Unfortunately the first solution is extremely slow. When permutes counts 86 strings (that happens for five letters query) and the first solution is used, it takes around 170 seconds to return results. The latter solution needs less than eight seconds (sic!). The more permutes, the difference is bigger.

Results

I'd like to present you results of multiple performance tests for different collection types.

Let's start from something simple, but important…

Initialization time

init

There is no big difference between the first four arrays, but CleverSet and Trie initialization time is simply unacceptable. Both Realm and CleverRealm initialization time is unnoticeable, because of Realm laziness.

Word validation

Just simple word validation – the result is a boolean value that determines if a word is correct or not. Each validator validates 15 words one by one in this test.

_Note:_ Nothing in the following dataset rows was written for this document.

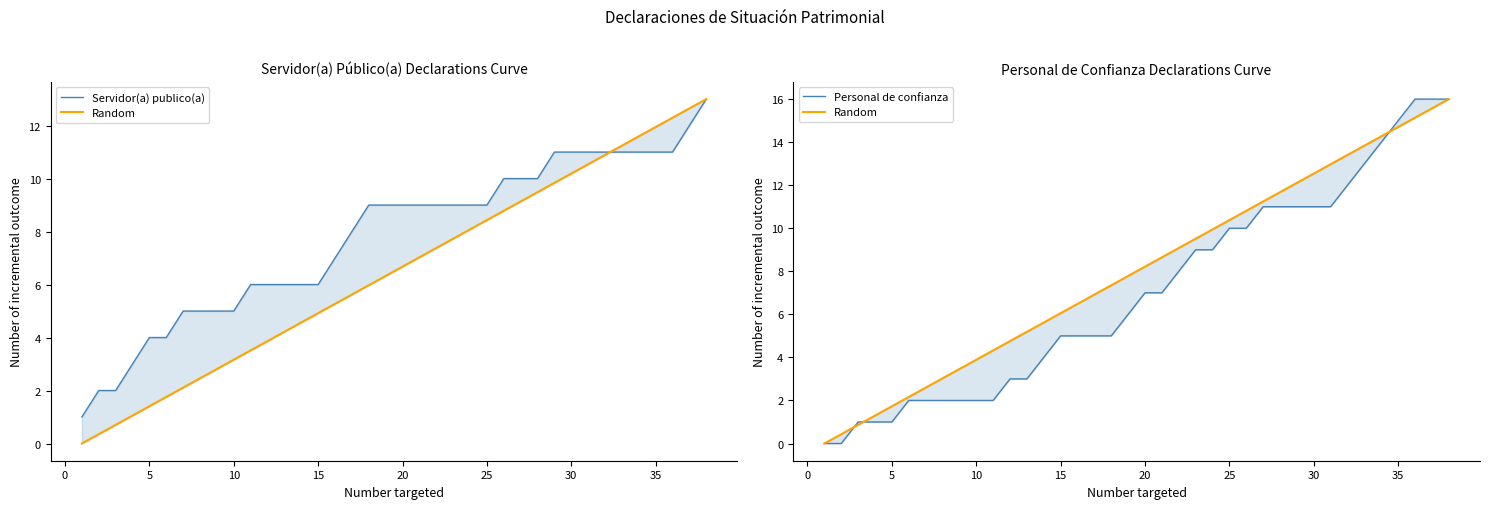

What is the difference between the highest and lowest values at 10?

2.0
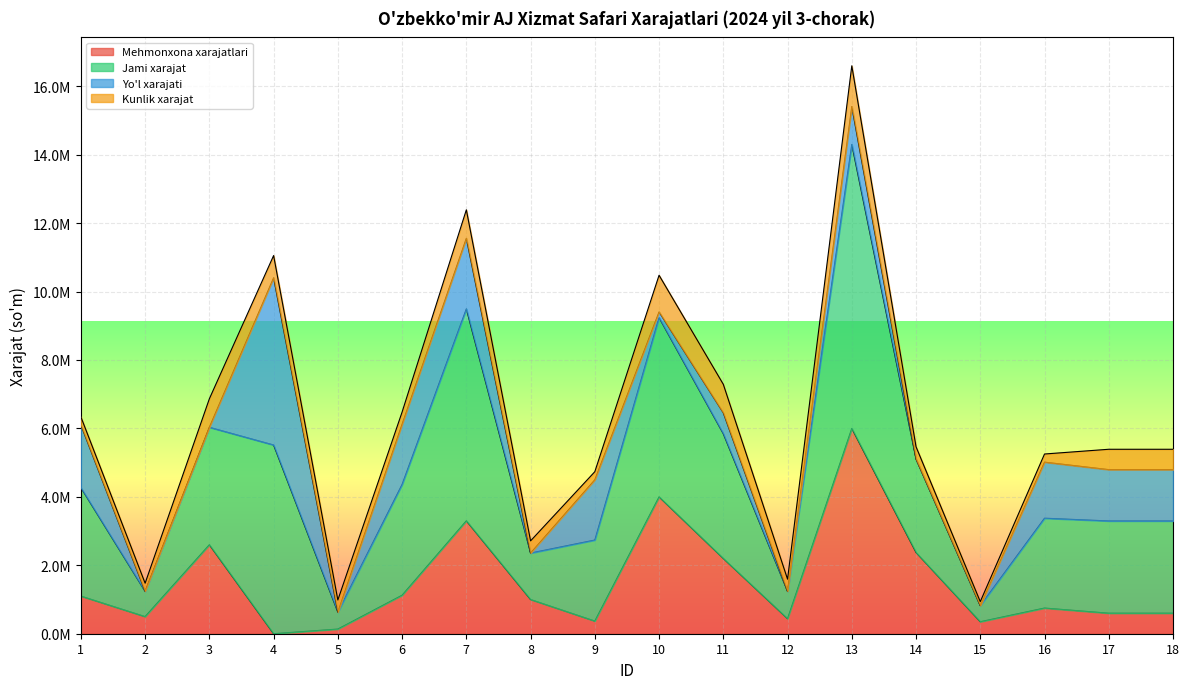

True or false: Jami xarajat and Mehmonxona xarajatlari intersect in this chart.

False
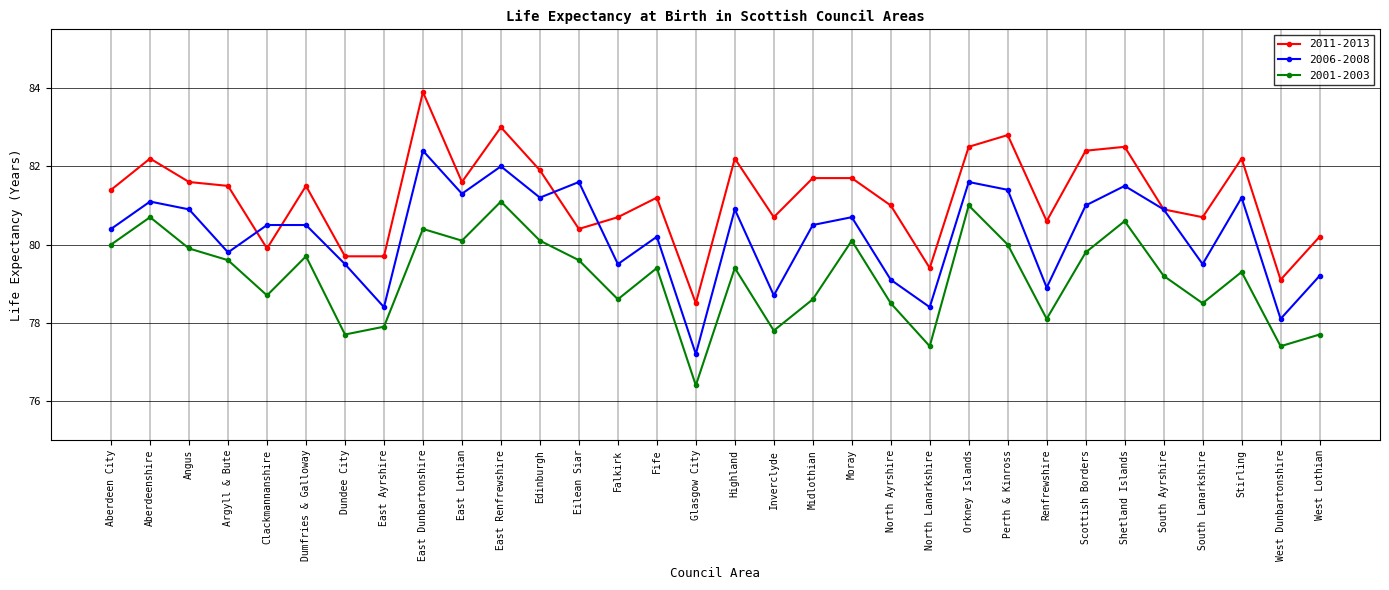

What is the difference between the maximum and minimum values in the 2011-2013 series?

5.4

Again, there is no big difference between the first four arrays. Sets and trie are extremely fast. Set because of object uniqueness and trie because of its structure. Standard arrays are simply slowest, but clever objects look really good. Especially CleverRealm when count init time in.

Words made from given letters

That's really interesting!

Imagine that I give letters I, T and L, and expect words that can be made from them. So lit, til, it, li and ti should be returned. So it's the same, but in Polish :)

letters

The results are a bit surprising. There is a huge difference between 4 and 5 letters for standard Realm database. Sets, trie, CleverArray and CleverRealm are really fast in this test, so I decided to run more tests for the fastest four of them.

letters-2

This chart has logarithmic scale with power trend line.

Sets and trie growth when more letters is reasonable, but CleverRealm is useless for more than six letters!

Simple regex

This test results with a time time needed to find words that fit these simple blank regex one by one: p?z?a, ???, po??r, pap????, ???????, tele???.

In example: po??r should return pobór, poder, poker, pokór, polar, poler, polor, pomór, ponor, ponur, potir, power, pozer, pozór, pożar.

regex

This is possible in reasonable time only for CleverArray, CleverSet, Trie, Realm and CleverRealm.

CleverRealm is the fastest, while Realm is the slowest. Important thing is that Trie is faster than standard Swift collection types.

RAM Usage

Last, but not least – it eventually makes some types useless.

RAM usage measured by Xcode profiler on a real device running example app:

RAM Usage is RAM usage just after initialization.
Highest RAM Usage is the highest RAM usage noticed during initialization.

ram

As you can see trie and sets RAM usage is unacceptable high, because it may cause crashes especially on older devices. Arrays RAM usage is high, but acceptable – unfortunately their performance is not satisfactory. Realm RAM usage is close to null.

Judgment

It's really hard to say which collection type is the best. No one is perfect and the same applies here.

I believe that the best solution is to use more than one technique at once and that's how Scrabbdict works. Normally it uses solution similar to CleverRealm database – it's fast for word validation and simple regexes. But when the app is started, in background it creates a trie with words up to 8 letters and uses it to find words made from given letters. In Scrabble you can't have more than seven tiles on your hand, so eight letters limit is still fine and a trie is really fast.

Such limited trie (there are just less than half a million words up to 8 letters in Polish) initializes quite fast (but it really doesn't matter so much, because it happens in background) and is one the fastest solutions.